Attorney General Ford Calls on U.S. Department of Education to Forgive Loans of Certain ITT Tech Students


November 13, 2019

Carson City, NV- Today, Nevada Attorney General Aaron D. Ford called on the U.S. Department of Education to immediately forgive the federal student loans of eligible former ITT Tech students as required by federal regulation, and to explain what action the Department has taken to date to comply with the regulation.

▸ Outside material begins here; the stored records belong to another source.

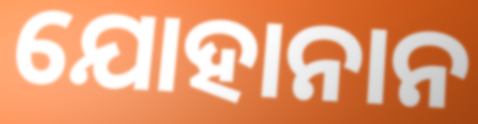
ଯୋହାନାନ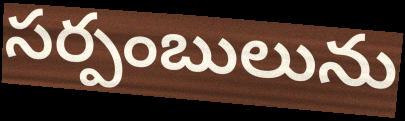
సర్పంబులునుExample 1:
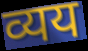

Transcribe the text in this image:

व्यय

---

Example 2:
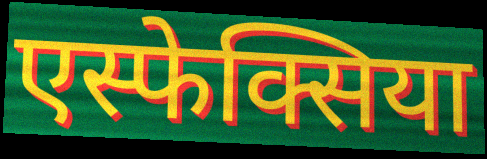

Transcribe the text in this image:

 A coalition of 22 attorneys general, including AG Ford, sent a letter to Federal Student Aid Chief Operating Officer Mark Brown questioning whether the Department has complied with the regulation to forgive student loans of former eligible ITT Tech students. The letter noted that in May 2019, the Department estimated approximately 52,000 former ITT Tech students were eligible for nearly $833 million in closed-school discharge relief. However, recent information obtained from Congress indicates that the Department granted discharges to approximately 7,000 former ITT Tech student borrowers-amounting to less than $95 million in relief. The attorneys general are pressing federal regulators to clarify whether all eligible ITT students are now receiving the automatic discharges to which they are entitled and to provide information sufficient to confirm that they have not excluded deserving ITT Tech students from the program.

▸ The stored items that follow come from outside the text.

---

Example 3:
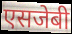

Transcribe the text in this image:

एसजेबी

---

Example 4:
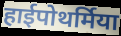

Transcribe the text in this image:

हाईपोथर्मिया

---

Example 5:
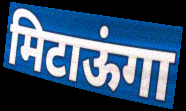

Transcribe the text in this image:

मिटाऊंगाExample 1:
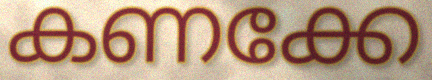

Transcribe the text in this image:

കണക്കേ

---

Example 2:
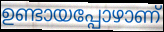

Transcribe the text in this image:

ഉണ്ടായപ്പോഴാണ്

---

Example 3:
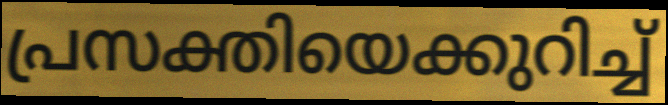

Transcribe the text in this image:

പ്രസക്തിയെക്കുറിച്ച്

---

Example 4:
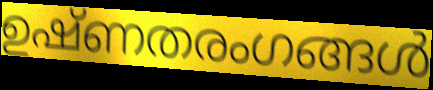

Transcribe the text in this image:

ഉഷ്ണതരംഗങ്ങൾ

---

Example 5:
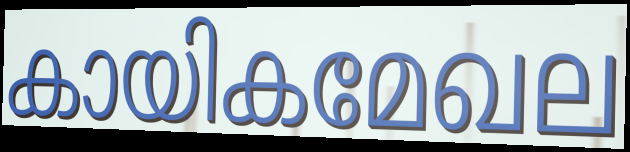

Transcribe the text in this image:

കായികമേഖല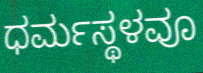
ಧರ್ಮಸ್ಥಳವೂ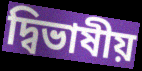
দ্বিভাষীয়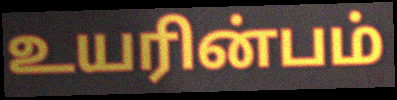
உயரின்பம்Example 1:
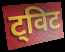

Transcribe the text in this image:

ट्विट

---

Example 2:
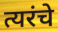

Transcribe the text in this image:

त्यरंचे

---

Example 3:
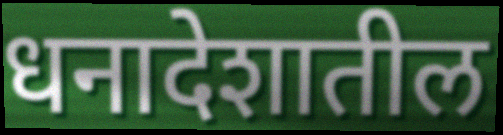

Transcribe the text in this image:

धनादेशातील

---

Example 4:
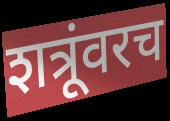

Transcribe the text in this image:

शत्रूंवरच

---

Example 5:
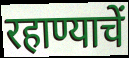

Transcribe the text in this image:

रहाण्याचेंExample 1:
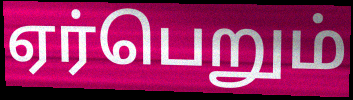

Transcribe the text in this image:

ஏர்பெறும்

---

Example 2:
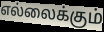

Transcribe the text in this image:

எல்லைக்கும்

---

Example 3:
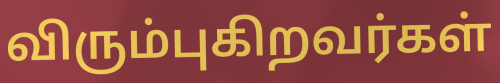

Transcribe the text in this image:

விரும்புகிறவர்கள்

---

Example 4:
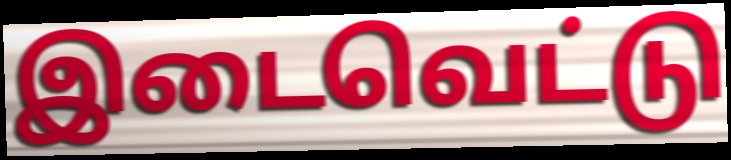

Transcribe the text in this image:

இடைவெட்டு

 "School closures often leave students empty-handed--with no diploma, no enhanced career prospects and mounting debt," said AG Ford. "These students deserve much-needed relief, and we're asking the Department of Education to do its job and take action for these students."  

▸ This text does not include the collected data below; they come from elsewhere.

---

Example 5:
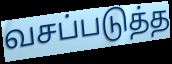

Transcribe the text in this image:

வசப்படுத்த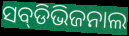
ସବ୍‌ଡିଭିଜନାଲ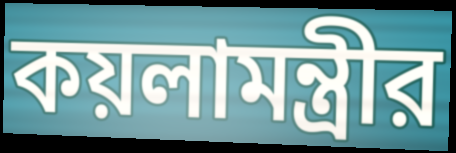
কয়লামন্ত্রীর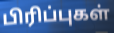
பிரிப்புகள்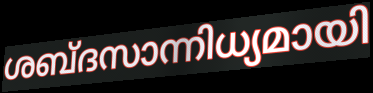
ശബ്ദസാന്നിധ്യമായി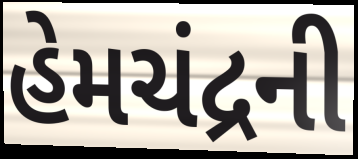
હેમચંદ્રનીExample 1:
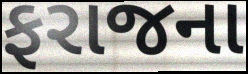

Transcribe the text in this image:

ફરાજના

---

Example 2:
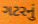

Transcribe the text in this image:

ગટરનું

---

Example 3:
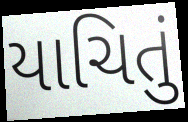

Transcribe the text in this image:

યાચિતું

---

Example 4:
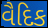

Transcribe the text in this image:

વૈદિક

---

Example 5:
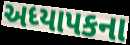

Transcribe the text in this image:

અધ્યાપકનાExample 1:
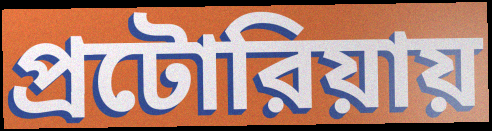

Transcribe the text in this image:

প্রটোরিয়ায়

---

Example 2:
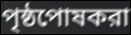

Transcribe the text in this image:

পৃষ্ঠপোষকরা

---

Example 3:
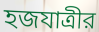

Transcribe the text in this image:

হজযাত্রীর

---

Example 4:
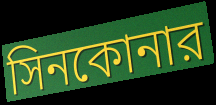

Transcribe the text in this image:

সিনকোনার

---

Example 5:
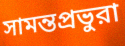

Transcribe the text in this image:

সামন্তপ্রভুরাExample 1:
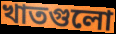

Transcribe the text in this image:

খাতগুলো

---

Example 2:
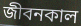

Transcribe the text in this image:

জীবনকাল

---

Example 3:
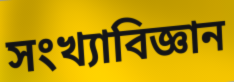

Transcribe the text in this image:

সংখ্যাবিজ্ঞান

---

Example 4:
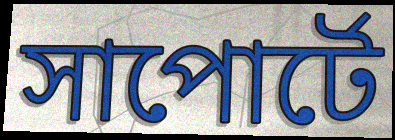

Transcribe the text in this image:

সাপোর্টে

 Federal law requires the U.S. Department of Education to automatically forgive the student loans of students attending within 120 days of a school's closure for students who did not obtain their degree and have not transferred credits into the same program at another school. The Secretary of Education can extend the 120-day window for good cause, and the coalition of attorneys general have asked the Secretary to expand the window given the number of problems that long predated ITT Tech's closure. The letter also asks for details about the number of students whose loans were discharged and the methodology the Department is using to implement the automatic closed school discharge. The Department has come under frequent fire from attorneys general and the Courts for its handling of other programs designed to provide student relief.

 In June, AG Ford announced a multistate settlement with Student CU Connect CUSO, LLC, which offered loans to finance students' tuition at ITT Tech. The agreement resulted in $3,437,978.59 in debt relief for 335 former ITT Tech students in Nevada.